A Palermo, lo scorso 23 maggio, una data molto significativa sul fronte della lotta alla mafia, si è conclusa l’operazione “Maqueda”, che ha portato al fermo di dieci persone con le accuse di tentato omicidio, estorsione, incendio, rapina, violenza privata e lesioni personali con le aggravanti del metodo mafioso e della discriminazione razziale. Nella zona di Ballarò, zona ormai da molti anni multietnica e che attira molti turisti in quanto ospita il mercato più antico di Palermo, la Sicilia offriva uno dei suoi ritratti peggiori mescolando mafia e razzismo.

L’operazione, che ha di fatto scardinato il clan egemone nel rione, scaturisce da quattro anni di indagini ma, per la sua riuscita, decisive sono state le recenti denunce dei commercianti ghanesi e bengalesi che, stanchi di subire violenze e minacce, hanno deciso di collaborare con la giustizia. La voglia di denunciare, di smettere di subire, è scattata, lo scorso aprile, in seguito al tentato omicidio di Yusupha Susso, un giovane ghanese a cui, proprio in via Maqueda, fu sparato un colpo in testa dopo un banale diverbio con un affiliato del clan di zona. L’episodio, di per sé già gravissimo, è stato solo l’ultimo di una lunghissima serie di azioni di ritorsione mafiosa contro commercianti e immigrati.

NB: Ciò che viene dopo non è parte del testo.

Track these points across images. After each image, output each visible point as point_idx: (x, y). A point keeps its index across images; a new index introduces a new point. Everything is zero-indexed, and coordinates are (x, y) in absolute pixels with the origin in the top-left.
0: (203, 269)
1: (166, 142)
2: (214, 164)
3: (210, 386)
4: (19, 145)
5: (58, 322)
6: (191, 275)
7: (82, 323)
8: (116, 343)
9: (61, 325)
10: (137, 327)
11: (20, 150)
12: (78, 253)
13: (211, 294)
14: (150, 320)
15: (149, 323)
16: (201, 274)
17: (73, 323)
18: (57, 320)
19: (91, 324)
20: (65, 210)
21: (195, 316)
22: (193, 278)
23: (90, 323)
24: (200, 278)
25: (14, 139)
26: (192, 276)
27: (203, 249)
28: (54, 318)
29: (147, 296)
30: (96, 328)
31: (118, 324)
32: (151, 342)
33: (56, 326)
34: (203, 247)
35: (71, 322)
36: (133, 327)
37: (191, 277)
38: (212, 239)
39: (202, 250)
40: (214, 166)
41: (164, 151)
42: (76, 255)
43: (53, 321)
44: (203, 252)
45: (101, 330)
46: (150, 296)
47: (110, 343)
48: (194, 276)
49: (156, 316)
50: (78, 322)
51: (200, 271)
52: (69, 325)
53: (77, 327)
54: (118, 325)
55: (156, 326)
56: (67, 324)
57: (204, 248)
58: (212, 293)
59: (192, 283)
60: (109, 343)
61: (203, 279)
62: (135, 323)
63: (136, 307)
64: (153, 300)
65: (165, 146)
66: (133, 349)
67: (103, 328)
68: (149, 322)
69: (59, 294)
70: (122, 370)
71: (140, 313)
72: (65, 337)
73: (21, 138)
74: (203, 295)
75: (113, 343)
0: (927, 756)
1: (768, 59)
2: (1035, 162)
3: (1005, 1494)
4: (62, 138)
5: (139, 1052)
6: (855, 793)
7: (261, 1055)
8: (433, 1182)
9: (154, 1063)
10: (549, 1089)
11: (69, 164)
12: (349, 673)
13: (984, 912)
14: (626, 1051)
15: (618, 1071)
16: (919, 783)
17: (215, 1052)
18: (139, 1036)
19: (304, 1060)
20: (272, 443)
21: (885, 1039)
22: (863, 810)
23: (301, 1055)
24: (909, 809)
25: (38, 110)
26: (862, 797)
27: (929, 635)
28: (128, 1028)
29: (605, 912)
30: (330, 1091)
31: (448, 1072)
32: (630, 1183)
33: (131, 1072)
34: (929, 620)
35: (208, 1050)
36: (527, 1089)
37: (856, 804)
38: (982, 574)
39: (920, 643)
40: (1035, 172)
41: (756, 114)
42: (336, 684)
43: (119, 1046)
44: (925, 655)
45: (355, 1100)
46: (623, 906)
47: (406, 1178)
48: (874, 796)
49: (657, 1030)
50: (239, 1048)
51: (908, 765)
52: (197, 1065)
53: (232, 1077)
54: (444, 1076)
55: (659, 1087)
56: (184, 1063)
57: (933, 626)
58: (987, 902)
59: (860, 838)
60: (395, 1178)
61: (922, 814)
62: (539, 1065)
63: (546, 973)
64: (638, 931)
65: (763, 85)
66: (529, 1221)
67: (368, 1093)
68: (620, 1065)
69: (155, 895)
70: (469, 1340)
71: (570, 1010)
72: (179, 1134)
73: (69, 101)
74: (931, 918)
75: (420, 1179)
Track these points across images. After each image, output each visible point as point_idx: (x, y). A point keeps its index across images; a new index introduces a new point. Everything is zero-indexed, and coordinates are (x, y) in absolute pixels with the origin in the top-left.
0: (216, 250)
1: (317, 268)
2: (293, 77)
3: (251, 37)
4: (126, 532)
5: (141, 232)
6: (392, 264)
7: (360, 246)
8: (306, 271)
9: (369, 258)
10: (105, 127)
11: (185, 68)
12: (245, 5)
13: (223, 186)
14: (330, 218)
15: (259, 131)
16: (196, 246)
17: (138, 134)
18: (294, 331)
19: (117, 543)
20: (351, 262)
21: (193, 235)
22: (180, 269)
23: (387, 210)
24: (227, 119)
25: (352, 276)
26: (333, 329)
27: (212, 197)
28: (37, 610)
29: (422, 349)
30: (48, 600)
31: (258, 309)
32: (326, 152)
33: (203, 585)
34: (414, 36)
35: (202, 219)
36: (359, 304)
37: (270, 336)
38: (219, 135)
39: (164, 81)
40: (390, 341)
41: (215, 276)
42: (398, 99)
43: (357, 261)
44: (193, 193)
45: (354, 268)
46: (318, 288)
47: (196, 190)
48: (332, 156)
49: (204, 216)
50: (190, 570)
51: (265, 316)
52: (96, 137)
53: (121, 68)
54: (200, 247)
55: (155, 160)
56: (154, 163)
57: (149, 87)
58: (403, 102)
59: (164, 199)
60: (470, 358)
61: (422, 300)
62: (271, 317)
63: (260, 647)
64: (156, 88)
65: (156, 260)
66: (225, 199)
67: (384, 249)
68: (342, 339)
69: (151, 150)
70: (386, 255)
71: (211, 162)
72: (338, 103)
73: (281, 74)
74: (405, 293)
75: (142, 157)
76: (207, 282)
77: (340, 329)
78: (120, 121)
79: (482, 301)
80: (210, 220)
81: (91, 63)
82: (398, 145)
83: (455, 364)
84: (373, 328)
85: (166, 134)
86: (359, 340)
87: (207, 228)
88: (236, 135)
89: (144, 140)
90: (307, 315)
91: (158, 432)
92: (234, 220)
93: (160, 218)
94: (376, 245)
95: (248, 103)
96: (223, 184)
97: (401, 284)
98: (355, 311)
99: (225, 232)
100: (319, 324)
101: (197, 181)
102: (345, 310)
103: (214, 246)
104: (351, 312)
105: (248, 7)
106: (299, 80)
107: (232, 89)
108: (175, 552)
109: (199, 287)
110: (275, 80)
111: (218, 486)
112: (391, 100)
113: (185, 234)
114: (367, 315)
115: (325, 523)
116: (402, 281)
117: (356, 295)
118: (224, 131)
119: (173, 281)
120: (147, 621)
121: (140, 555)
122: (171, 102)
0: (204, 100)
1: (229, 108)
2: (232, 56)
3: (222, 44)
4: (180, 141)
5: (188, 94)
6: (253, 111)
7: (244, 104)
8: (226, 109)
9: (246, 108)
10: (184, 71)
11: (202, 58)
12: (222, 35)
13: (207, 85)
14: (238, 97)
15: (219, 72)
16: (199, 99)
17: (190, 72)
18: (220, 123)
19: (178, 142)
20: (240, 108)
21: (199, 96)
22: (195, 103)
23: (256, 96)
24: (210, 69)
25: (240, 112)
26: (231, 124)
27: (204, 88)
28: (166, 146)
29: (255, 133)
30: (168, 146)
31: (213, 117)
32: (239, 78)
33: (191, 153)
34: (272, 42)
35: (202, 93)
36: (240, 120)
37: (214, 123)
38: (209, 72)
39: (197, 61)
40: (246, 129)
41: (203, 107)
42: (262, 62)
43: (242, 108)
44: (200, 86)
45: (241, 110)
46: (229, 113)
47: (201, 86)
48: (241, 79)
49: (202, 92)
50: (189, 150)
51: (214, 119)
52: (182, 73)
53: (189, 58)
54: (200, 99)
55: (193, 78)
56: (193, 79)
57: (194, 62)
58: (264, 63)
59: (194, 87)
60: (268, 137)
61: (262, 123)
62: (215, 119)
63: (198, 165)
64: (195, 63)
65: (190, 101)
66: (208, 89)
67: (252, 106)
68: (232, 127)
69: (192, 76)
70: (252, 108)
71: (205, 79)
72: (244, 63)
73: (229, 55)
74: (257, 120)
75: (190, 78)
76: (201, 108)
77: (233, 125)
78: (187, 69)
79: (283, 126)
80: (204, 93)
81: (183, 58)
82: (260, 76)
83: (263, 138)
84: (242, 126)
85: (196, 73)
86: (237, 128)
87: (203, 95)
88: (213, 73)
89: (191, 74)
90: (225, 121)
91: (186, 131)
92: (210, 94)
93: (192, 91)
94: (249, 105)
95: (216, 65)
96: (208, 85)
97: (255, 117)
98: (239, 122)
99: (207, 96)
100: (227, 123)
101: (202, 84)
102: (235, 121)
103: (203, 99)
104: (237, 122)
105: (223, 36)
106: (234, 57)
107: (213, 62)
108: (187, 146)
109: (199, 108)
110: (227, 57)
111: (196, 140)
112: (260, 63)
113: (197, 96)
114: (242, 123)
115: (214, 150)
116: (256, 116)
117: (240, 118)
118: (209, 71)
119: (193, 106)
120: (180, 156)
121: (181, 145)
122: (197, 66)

Lo scorso febbraio, tre nigeriani, residenti nella zona, hanno pagato a caro prezzo l’“ardire” di aver rimproverato dei bambini che, con il loro pallone, battevano continuamente contro la finestra dell’abitazione. Un vero e proprio raid punitivo ha raggiunto la casa del “misfatto”, ne ha sfondato la porta e vi ha dato fuoco, rendendo necessario il trasporto dei tre immigrati in ospedale. Proprio questi continui soprusi volti a “sottomettere”, a “far capire chi comanda”, hanno portato la comunità di stranieri della zona a rivolgersi alle autorità facendo nomi e cognomi e identificando estortori e aguzzini. All’indomani del blitz, altri tre commercianti bengalesi, sulla scia del coraggio, hanno deciso di denunciare le estorsioni subite.

I racconti dei vari testimoni delineano un clima di vero e proprio terrore nella zona, tale da portare le vittime a cambiare le proprie abitudini di vita pur di sfuggire alle più inaudite violenze. I boss di zona pretendevano che gli immigrati camminassero a testa bassa: “Anche per uno sguardo di troppo – ha confidato agli inquirenti uno dei denuncianti – si finiva male”. “Ho sempre pagato – ha dichiarato un’altra delle vittime – per paura delle ritorsioni. Qui lo sanno tutti: chi si ribella viene massacrato di botte”. “A Ballarò – è intervenuto sulla vicenda il sindaco di Palermo, Leoluca Orlando – si è innescato un circolo virtuoso di legalità e civiltà che vede, da un lato, l’impegno della magistratura e delle forze dell’ordine e, dall’altro, la ribellione contro la mafia, il pizzo e la violenza”.

“Protagonisti – ha continuato il sindaco – di questa ribellione, che è una grande lezione di civiltà e cultura della legalità per tutta Palermo, sono i migranti che confermano di essere al centro della rinascita e dello sviluppo libero della nostra città”.

“Noi immigrati – ha dichiarato Adham Darawsha, presidente della Consulta delle culture – siamo popolazioni a bassissimo tasso di omertà”. “Le comunità etniche che vengono da lontano – ha spiegato Darawsha – non conoscono le leggi della mafia e dell’omertà, sono estranee insomma a certe logiche del malaffare. Non dobbiamo pensare che denunciare sia un atto eccezionale, è normale che chi subisce un torto denunci. Anormale è esattamente l’opposto: l’omertà. È di questa che dobbiamo stupirci, non della legalità”. Il riassunto più realistico dell’intera vicenda lo ha offerto un sito satirico che negli scorsi giorni ha scritto: “A Ballarò gli immigrati denunciano il pizzo…è proprio vero non sanno integrasi”. Andrebbero aggiunte solo due parole: “per fortuna!”.